What is expected: Change every "Vashikaran" in the lines below to "Astrology" and write all the lines out again, leaving everything else unchanged.

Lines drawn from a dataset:
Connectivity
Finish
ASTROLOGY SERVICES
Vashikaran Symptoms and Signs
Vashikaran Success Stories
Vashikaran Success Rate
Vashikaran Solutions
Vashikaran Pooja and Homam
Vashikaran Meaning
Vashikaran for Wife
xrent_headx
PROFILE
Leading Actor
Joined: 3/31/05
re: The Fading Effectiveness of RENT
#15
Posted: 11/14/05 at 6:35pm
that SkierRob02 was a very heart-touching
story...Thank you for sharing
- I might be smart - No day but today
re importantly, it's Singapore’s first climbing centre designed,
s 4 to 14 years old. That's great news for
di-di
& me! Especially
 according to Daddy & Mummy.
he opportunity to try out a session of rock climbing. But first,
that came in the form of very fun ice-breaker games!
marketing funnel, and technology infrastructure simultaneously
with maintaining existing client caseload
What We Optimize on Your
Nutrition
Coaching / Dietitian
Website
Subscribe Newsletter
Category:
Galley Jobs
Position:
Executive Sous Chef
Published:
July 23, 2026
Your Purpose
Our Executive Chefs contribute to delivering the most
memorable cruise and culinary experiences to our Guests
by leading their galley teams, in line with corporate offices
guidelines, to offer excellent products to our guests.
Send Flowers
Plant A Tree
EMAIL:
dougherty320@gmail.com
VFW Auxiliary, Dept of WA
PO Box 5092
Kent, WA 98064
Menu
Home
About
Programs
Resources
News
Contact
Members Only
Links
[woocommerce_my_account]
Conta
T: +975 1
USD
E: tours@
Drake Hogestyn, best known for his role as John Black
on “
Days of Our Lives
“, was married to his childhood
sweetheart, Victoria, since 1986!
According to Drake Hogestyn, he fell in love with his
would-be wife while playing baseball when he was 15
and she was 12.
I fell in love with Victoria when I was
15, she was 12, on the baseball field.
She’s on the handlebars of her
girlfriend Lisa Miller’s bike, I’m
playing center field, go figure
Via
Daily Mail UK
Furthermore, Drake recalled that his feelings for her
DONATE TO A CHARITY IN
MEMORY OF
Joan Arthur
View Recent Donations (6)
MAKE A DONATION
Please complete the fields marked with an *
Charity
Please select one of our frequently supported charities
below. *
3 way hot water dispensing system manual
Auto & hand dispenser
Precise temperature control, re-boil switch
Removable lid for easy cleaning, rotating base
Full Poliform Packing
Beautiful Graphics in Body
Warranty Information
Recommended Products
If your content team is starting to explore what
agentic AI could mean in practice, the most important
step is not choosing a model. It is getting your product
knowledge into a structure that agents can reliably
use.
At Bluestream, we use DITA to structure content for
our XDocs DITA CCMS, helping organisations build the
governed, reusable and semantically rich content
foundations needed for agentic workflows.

Completed task:
Connectivity
Finish
ASTROLOGY SERVICES
Astrology Symptoms and Signs
Astrology Success Stories
Astrology Success Rate
Astrology Solutions
Astrology Pooja and Homam
Astrology Meaning
Astrology for Wife
xrent_headx
PROFILE
Leading Actor
Joined: 3/31/05
re: The Fading Effectiveness of RENT
#15
Posted: 11/14/05 at 6:35pm
that SkierRob02 was a very heart-touching
story...Thank you for sharing
- I might be smart - No day but today
re importantly, it's Singapore’s first climbing centre designed,
s 4 to 14 years old. That's great news for
di-di
& me! Especially
 according to Daddy & Mummy.
he opportunity to try out a session of rock climbing. But first,
that came in the form of very fun ice-breaker games!
marketing funnel, and technology infrastructure simultaneously
with maintaining existing client caseload
What We Optimize on Your
Nutrition
Coaching / Dietitian
Website
Subscribe Newsletter
Category:
Galley Jobs
Position:
Executive Sous Chef
Published:
July 23, 2026
Your Purpose
Our Executive Chefs contribute to delivering the most
memorable cruise and culinary experiences to our Guests
by leading their galley teams, in line with corporate offices
guidelines, to offer excellent products to our guests.
Send Flowers
Plant A Tree
EMAIL:
dougherty320@gmail.com
VFW Auxiliary, Dept of WA
PO Box 5092
Kent, WA 98064
Menu
Home
About
Programs
Resources
News
Contact
Members Only
Links
[woocommerce_my_account]
Conta
T: +975 1
USD
E: tours@
Drake Hogestyn, best known for his role as John Black
on “
Days of Our Lives
“, was married to his childhood
sweetheart, Victoria, since 1986!
According to Drake Hogestyn, he fell in love with his
would-be wife while playing baseball when he was 15
and she was 12.
I fell in love with Victoria when I was
15, she was 12, on the baseball field.
She’s on the handlebars of her
girlfriend Lisa Miller’s bike, I’m
playing center field, go figure
Via
Daily Mail UK
Furthermore, Drake recalled that his feelings for her
DONATE TO A CHARITY IN
MEMORY OF
Joan Arthur
View Recent Donations (6)
MAKE A DONATION
Please complete the fields marked with an *
Charity
Please select one of our frequently supported charities
below. *
3 way hot water dispensing system manual
Auto & hand dispenser
Precise temperature control, re-boil switch
Removable lid for easy cleaning, rotating base
Full Poliform Packing
Beautiful Graphics in Body
Warranty Information
Recommended Products
If your content team is starting to explore what
agentic AI could mean in practice, the most important
step is not choosing a model. It is getting your product
knowledge into a structure that agents can reliably
use.
At Bluestream, we use DITA to structure content for
our XDocs DITA CCMS, helping organisations build the
governed, reusable and semantically rich content
foundations needed for agentic workflows.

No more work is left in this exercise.